> Instructions for the task:
Retype, word for word, each line between the lines holding "amant greu de" and "cu tot felul", inclusive, and leave the rest of the data alone.

Saved entries:
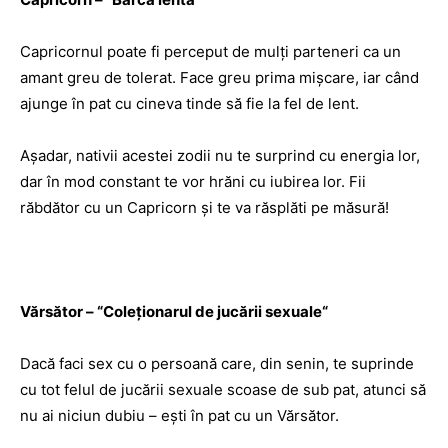
Capricornul poate fi perceput de mulţi parteneri ca un
amant greu de tolerat. Face greu prima mişcare, iar când
ajunge în pat cu cineva tinde să fie la fel de lent.
Aşadar, nativii acestei zodii nu te surprind cu energia lor,
dar în mod constant te vor hrăni cu iubirea lor. Fii
răbdător cu un Capricorn şi te va răsplăti pe măsură!
Vărsător –
“
Coleţionarul de jucării sexuale
“
Dacă faci sex cu o persoană care, din senin, te suprinde
cu tot felul de jucării sexuale scoase de sub pat, atunci să
nu ai niciun dubiu – eşti în pat cu un Vărsător.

> Reply:
amant greu de tolerat. Face greu prima mişcare, iar când
ajunge în pat cu cineva tinde să fie la fel de lent.
Aşadar, nativii acestei zodii nu te surprind cu energia lor,
dar în mod constant te vor hrăni cu iubirea lor. Fii
răbdător cu un Capricorn şi te va răsplăti pe măsură!
Vărsător –
“
Coleţionarul de jucării sexuale
“
Dacă faci sex cu o persoană care, din senin, te suprinde
cu tot felul de jucării sexuale scoase de sub pat, atunci să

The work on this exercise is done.